Viewing market segmentation, business development and sales as three distinctly different parts of a process is as effective for companies selling office furniture or computer equipment as it is for private banks. Know your market segments. Find out what motivates them. With most successful business people, “time is money” is almost always a motivator because most successful people are very busy.

It is an art to write an effective business development letter. It is difficult to explain the business advantages you have to offer while talking about the letter’s recipient… someone you’ve never met. The temptation is to talk about you and your products -- a guaranteed way to get the letter thrown away. Talk about them and what they need and your letter gets read.

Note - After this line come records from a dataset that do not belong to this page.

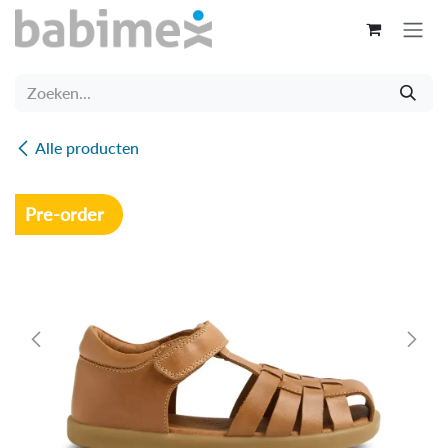
Overslaan naar inhoud
Alle producten
Pre-order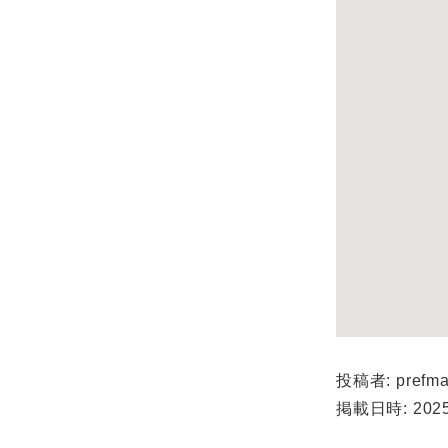
投稿者: prefma
掲載日時: 2025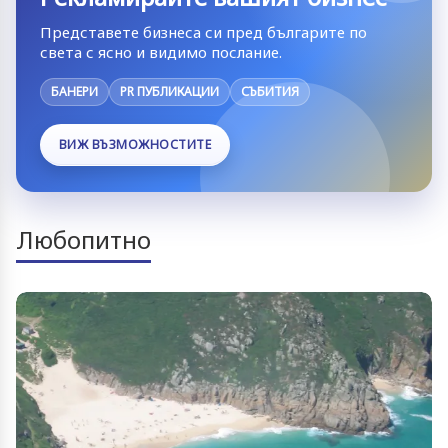
Представете бизнеса си пред българите по
света с ясно и видимо послание.
БАНЕРИ
PR ПУБЛИКАЦИИ
СЪБИТИЯ
ВИЖ ВЪЗМОЖНОСТИТЕ
Любопитно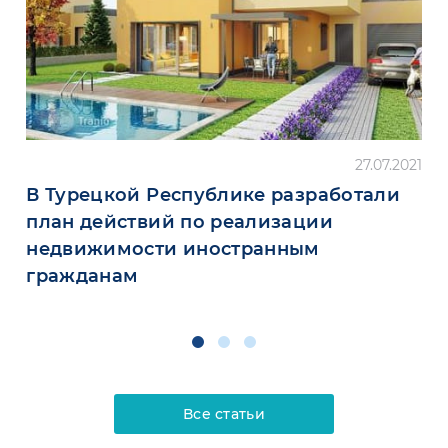
27.07.2021
В Турецкой Республике разработали
план действий по реализации
недвижимости иностранным
гражданам
Все статьи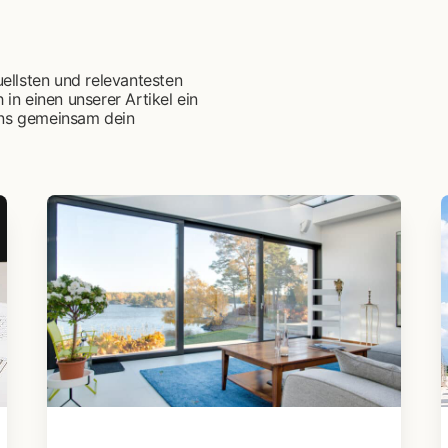
ellsten und relevantesten
in einen unserer Artikel ein
 uns gemeinsam dein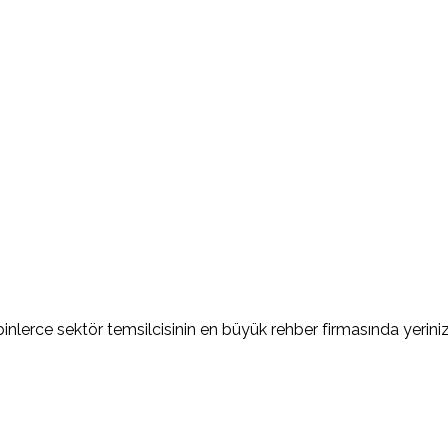
nlerce sektör temsilcisinin en büyük rehber firmasında yerinizi 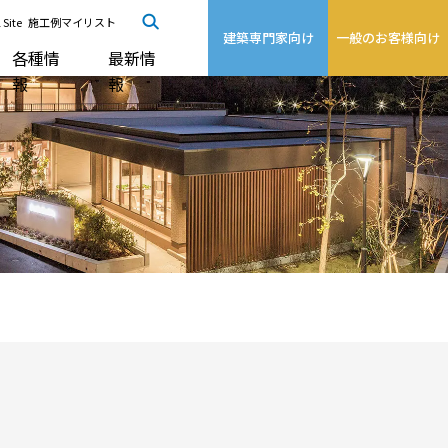
 Site
施工例マイリスト
建築専門家向け
一般のお客様向け
各種情
最新情
報
報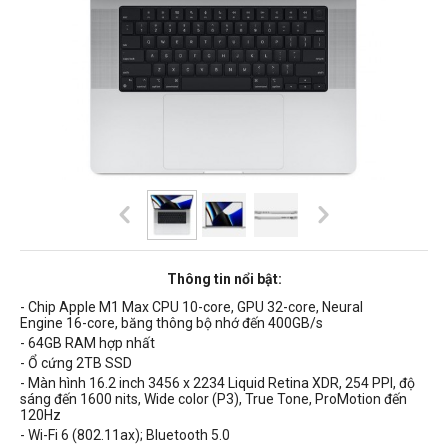
Thông tin nổi bật:
- Chip Apple M1 Max CPU 10-core, GPU 32-core, Neural
Engine 16-core, băng thông bộ nhớ đến 4
00GB/s
- 64GB RAM hợp nhất
- Ổ cứng 2TB SSD
- Màn hình 16.2 inch 3456 x 2234 Liquid Retina XDR,
254 PPI, độ
sáng đến 1600 nits, Wide color (P3), True Tone, ProMotion đến
120Hz
- Wi-Fi 6 (802.11ax); Bluetooth 5.0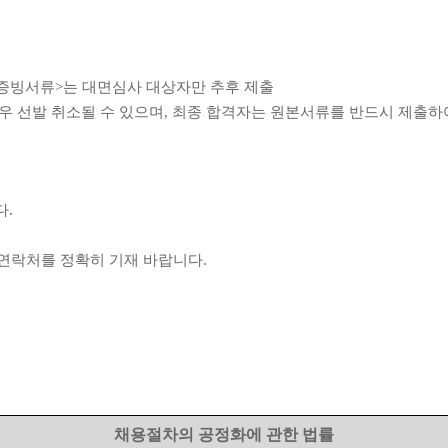
 증빙서류
>
는 대면심사 대상자만 추후 제출
우 선발 취소될 수 있으며
,
최종 합격자는 원본서류를 반드시 제출하
다
.
 연락처를 정확히 기재 바랍니다
.
채용절차의 공정화에 관한 법률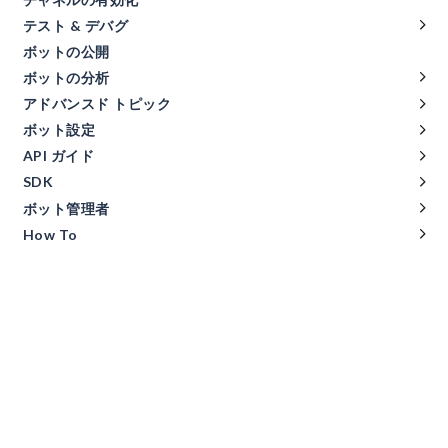
テスト & デバグ
ボットの公開
ボットの分析
アドバンスド トピック
ボット設定
API ガイド
SDK
ボット管理者
How To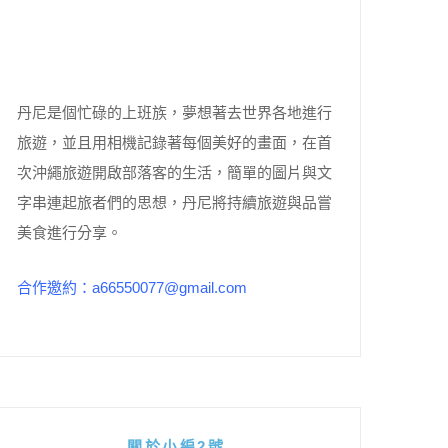
丹尼是個忙碌的上班族，夢想著去世界各地進行
旅遊，並且用相機記錄著每個美好的畫面，在首
次沖繩旅遊開啟部落客的生活，簡單的圖片與文
字串連起旅者們的思想，丹尼將持續旅遊與品嘗
美食進行分享。
合作邀約：a66550077@gmail.com
關於小編2號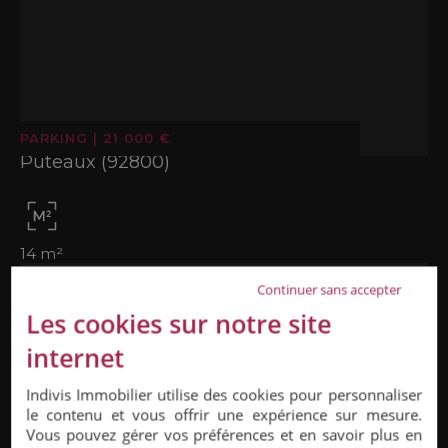
PARKING
|
21 000 €
Puteaux (92800)
14 m²
Continuer sans accepter
Les cookies sur notre site
internet
Indivis Immobilier utilise des cookies pour personnaliser
le contenu et vous offrir une expérience sur mesure.
Vous pouvez gérer vos préférences et en savoir plus en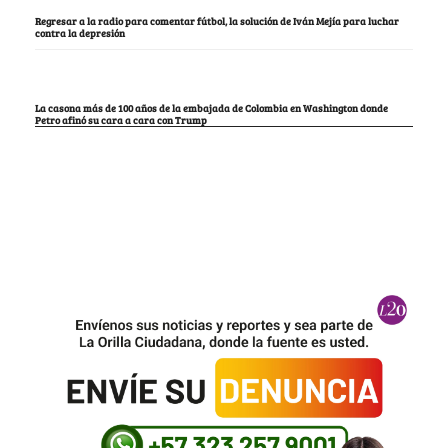
Regresar a la radio para comentar fútbol, la solución de Iván Mejía para luchar
contra la depresión
La casona más de 100 años de la embajada de Colombia en Washington donde
Petro afinó su cara a cara con Trump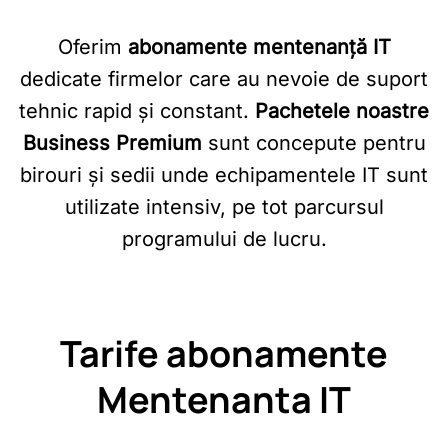
Oferim
abonamente mentenanță IT
dedicate firmelor care au nevoie de suport
tehnic rapid și constant.
Pachetele noastre
Business Premium
sunt concepute pentru
birouri și sedii unde echipamentele IT sunt
utilizate intensiv, pe tot parcursul
programului de lucru.
Tarife abonamente
Mentenanta IT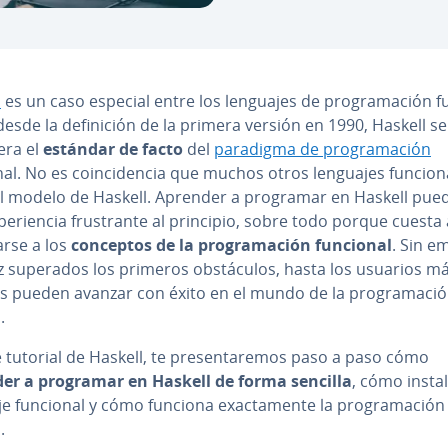
l
es un caso especial entre los lenguajes de pro­gra­ma­ción fu­
 desde la de­fi­ni­ción de la primera versión en 1990, Haskell se
era el
estándar de facto
del
paradigma de pro­gra­ma­ción
al. No es coin­ci­de­n­cia que muchos otros lenguajes fu­n­cio­n
el modelo de Haskell. Aprender a programar en Haskell pue
pe­rie­n­cia fru­s­tra­n­te al principio, sobre todo porque cuesta 
ar­se a los
conceptos de la pro­gra­ma­ción funcional
. Sin e
 superados los primeros ob­s­tácu­los, hasta los usuarios m
s pueden avanzar con éxito en el mundo de la pro­gra­ma­ci
.
 tutorial de Haskell, te pre­se­n­ta­re­mos paso a paso cómo
er a programar en Haskell de forma sencilla
, cómo instal
e funcional y cómo funciona exac­ta­me­n­te la pro­gra­ma­ción
.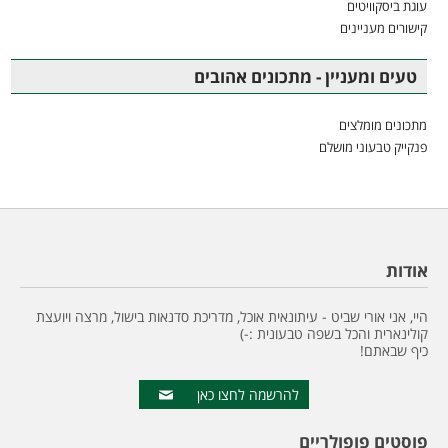
עוגת ביסקוויטים
קישורים מעניינים
טעים ומעניין - מתכונים אהובים
מתכונים מומלצים
פנקייק טבעוני מושלם
אודות
היי, אני אורי שביט - עיתונאית אוכל, מדריכת סדנאות בישול, מרצה ויועצת
קולינארית והכל בשפה טבעונית :-)
כיף שבאתם!
להרשמה לחצו כאן
פוסטים פופולריים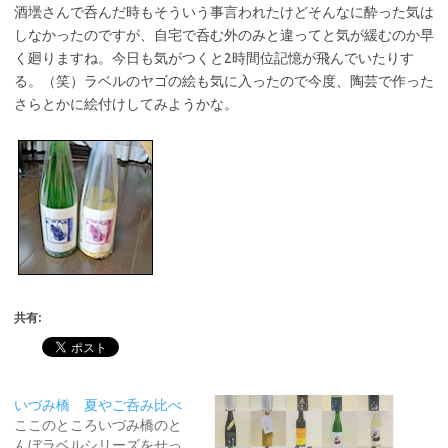
酒壜さんで呑んだ時もそういう事言われたけどそんなに酔った気は
しなかったのですが、自宅で呑む外のみと違ってと気が緩むのか早
く廻りますね。今日も気がつくと2時間位記憶が飛んでいたりす
る。（笑）ラベルのヤゴの絵も気に入ったので今度、陶芸で作った
さらとかに絵付けしてみようかな。
共有:
いづみ橋 夏やご呑み比べ
ここのところいづみ橋のと
んぼラベルシリーズをせっ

Business development letters need to drip with credibility. For example, you do not on the one hand say “Your time is money,” and on the other hand say, “…and I’d like to stop by your office during business hours to waste some of your time.” Instead, you tell a time is money person you will be glad to meet them early in the morning, before the business day starts.

Back in the 1980s, one of the major New York banks -- one whose name you would easily recognize -- did a huge advertising campaign for private banking. The lead line was, “Now that you’ve made it, maybe you’re ready for (Bank Name) private banking.”

What better way to say, “We, the big, important bank think little old you may be important enough to bank with us.” Not exactly a theme designed to stroke the ego of the customer (and successful people have strong egos). I’m sure it made the bank feel important.

The final rule of a good business development letter: Be sure it strokes the recipient’s ego, not your own. How can you do that? Count the number of times “you” rather than “I” is the subject of all sentences. The ratio should be 60-40 or 70-30 -- in favor of the recipient.